I think that seeming illusion of control came from the fact that I saw acting as so different from astronomy. It was as if my running to acting, though steeped in a genuine love and interest for that discipline, was running away from a feeling of fear, of not belonging, and of no control that I felt in the sciences.

How I’ve reconciled my two passions

For a long time, I judged the choice I’d made. It felt like I had run away when things got hard, and I didn’t like that. But even as I acted in plays and even hosted a science TV show, my astronomy dreams kept reappearing. I got a day job working for a space telescope called Spitzer, and started to go to astronomy talks again. I also didn’t like hearing about astrophysics discoveries on the news — I wanted to be the one in the labs, making those discoveries.

Shields on the set of the PBS/Wired show “Wired Science.”
Courtesy of Aomawa Shields

All the roads were pointing back to a Ph. D. I surrendered to it, and, at 34 years old, applied to a program at the University of Washington.

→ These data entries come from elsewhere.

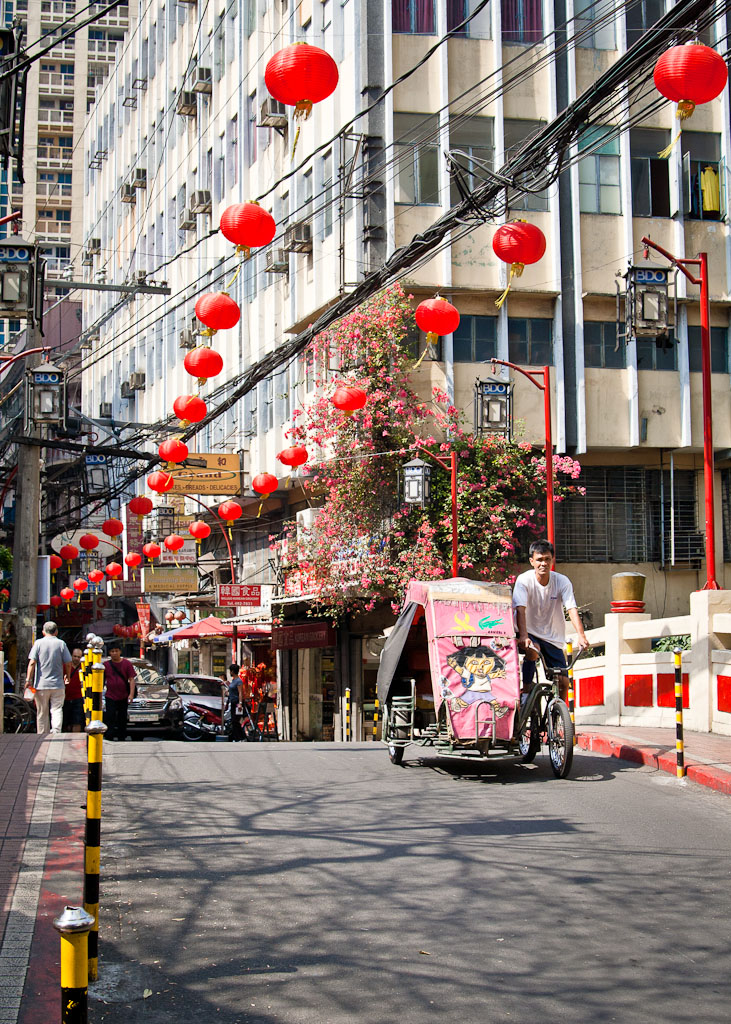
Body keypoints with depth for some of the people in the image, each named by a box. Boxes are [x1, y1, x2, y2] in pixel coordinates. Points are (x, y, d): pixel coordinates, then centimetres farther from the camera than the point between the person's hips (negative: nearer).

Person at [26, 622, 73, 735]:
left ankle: (41, 736, 14)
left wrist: (28, 679, -5)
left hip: (41, 684, 0)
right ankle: (56, 730, -21)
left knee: (42, 712, 9)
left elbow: (32, 663, -8)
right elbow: (68, 663, 1)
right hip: (58, 684, 0)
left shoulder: (38, 643, 0)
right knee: (57, 709, 1)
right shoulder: (61, 643, 0)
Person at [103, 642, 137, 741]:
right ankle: (109, 738, -11)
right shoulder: (106, 665, 4)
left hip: (123, 697, 1)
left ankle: (122, 738, 17)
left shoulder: (127, 664, 1)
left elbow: (132, 679, -1)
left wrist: (131, 694, -11)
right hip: (110, 697, 0)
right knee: (110, 718, -9)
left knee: (122, 720, 8)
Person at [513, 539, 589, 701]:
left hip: (552, 638, 2)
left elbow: (572, 609, -19)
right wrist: (523, 636, -43)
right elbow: (520, 609, -26)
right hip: (530, 632, -2)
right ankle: (526, 690, -15)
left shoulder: (562, 581, -9)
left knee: (563, 682, -4)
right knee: (532, 651, -35)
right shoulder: (524, 580, -15)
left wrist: (581, 636, -35)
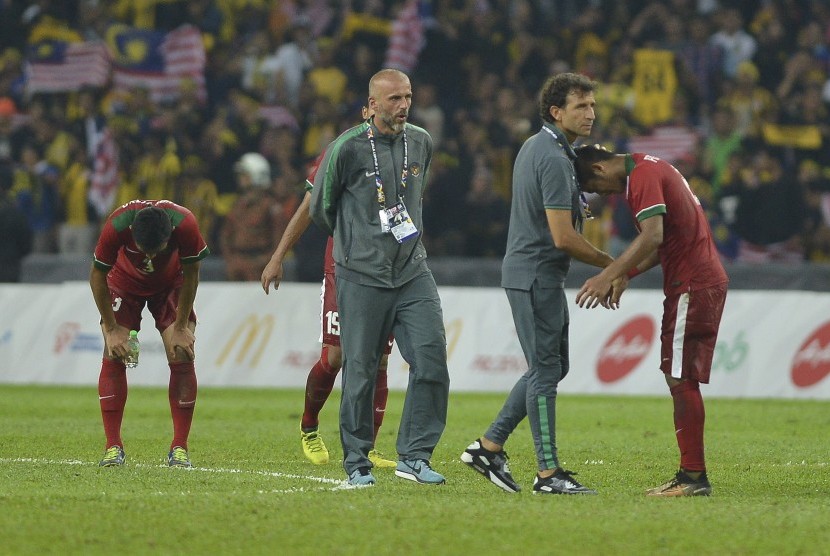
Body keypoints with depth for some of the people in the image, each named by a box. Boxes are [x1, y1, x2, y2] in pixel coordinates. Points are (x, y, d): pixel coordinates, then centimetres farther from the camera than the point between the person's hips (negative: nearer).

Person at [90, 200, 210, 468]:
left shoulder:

That time around, I did things differently: I sought out community, like mentorships for Black and brown students and a mental health group for women of color. I ended up finding wonderful mentors who helped me realize my theater background wasn’t something I had to sweep under the rug, but was instead my superpower. 

In acting school, I felt like my identity and uniqueness was valued; they wanted me to share and talk about my feelings and specific background. In science, it’s more objective, with no questions about who I am. But I found that I was able to reconcile both parts in grad school, finding a commonality in the storytelling aspects of both acting and astronomy.

It also released me from the fear of the stereotypes that had informed me as a woman of color in science. This is why our presence is absolutely critical, and why I started Rising Stargirls to encourage other young women of color interested in the universe.

We need a diversity of backgrounds and views. Look at what people were able to achieve with only a fraction of representation of our country at the table. What can we achieve with the full representation of our country at the table? Literally, the sky is not the limit.